With what may have been a delayed reaction, at nineteen she ran away 'to live in an attic and write.' And write she did – three novels, The Auction Mart [1915, filmed in 1920], The Broken Sign-post [1922] and Eve. The first two were best sellers, the third not so successful.

In 1913 she married Roger Cookson, a racing driver with the Bentley team, but after World War I she ran away again, this time from her husband, taking her two daughters with her. This was when she turned to journalism and joined the Tatler. From there she left to edit Eve: The Lady's Pictorial (before it became Britannia and Eve), and was the film critic, fashion editor and beauty specialist; she was also writing a monthly article for the Tatler called "Nights Out".

She retired in 1938 and never wrote, or wanted to, again. During World War II she returned to Roger Cookson (to his immense surprise) and stayed with him until her death in 1963."

She was the granddaughter of Sir James Crichton-Browne and was educated at Wycombe Abbey and in Paris.

As Sybil Cookson, she published the novel Echo... (1919) and co-edited the memoir The Boy with the Guns (1919) by Lieutenant George W. Taylor.

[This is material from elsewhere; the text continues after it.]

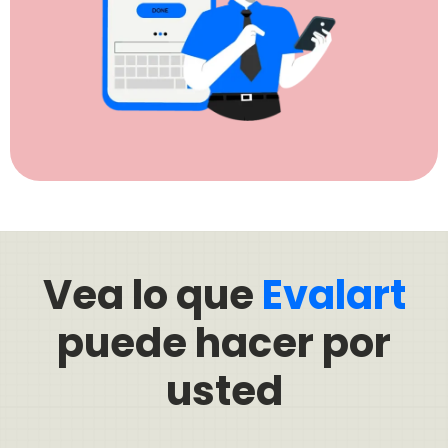
Vea lo que
Evalart
puede hacer por
usted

She published Tatlings (1922), illustrated by Fish, a popular collection of self-penned epigrams that had previously appeared weekly in the Tatler.

After separating from her husband in 1938, Cookson moved with her two young daughters (one of whom was the actress Georgina Cookson [1918–2011]) into Bolton House, a red-brick Georgian building on three floors in Hampstead, London, with the painter Gluck (1895–1978), whom she had met through her friend Arthur Watts.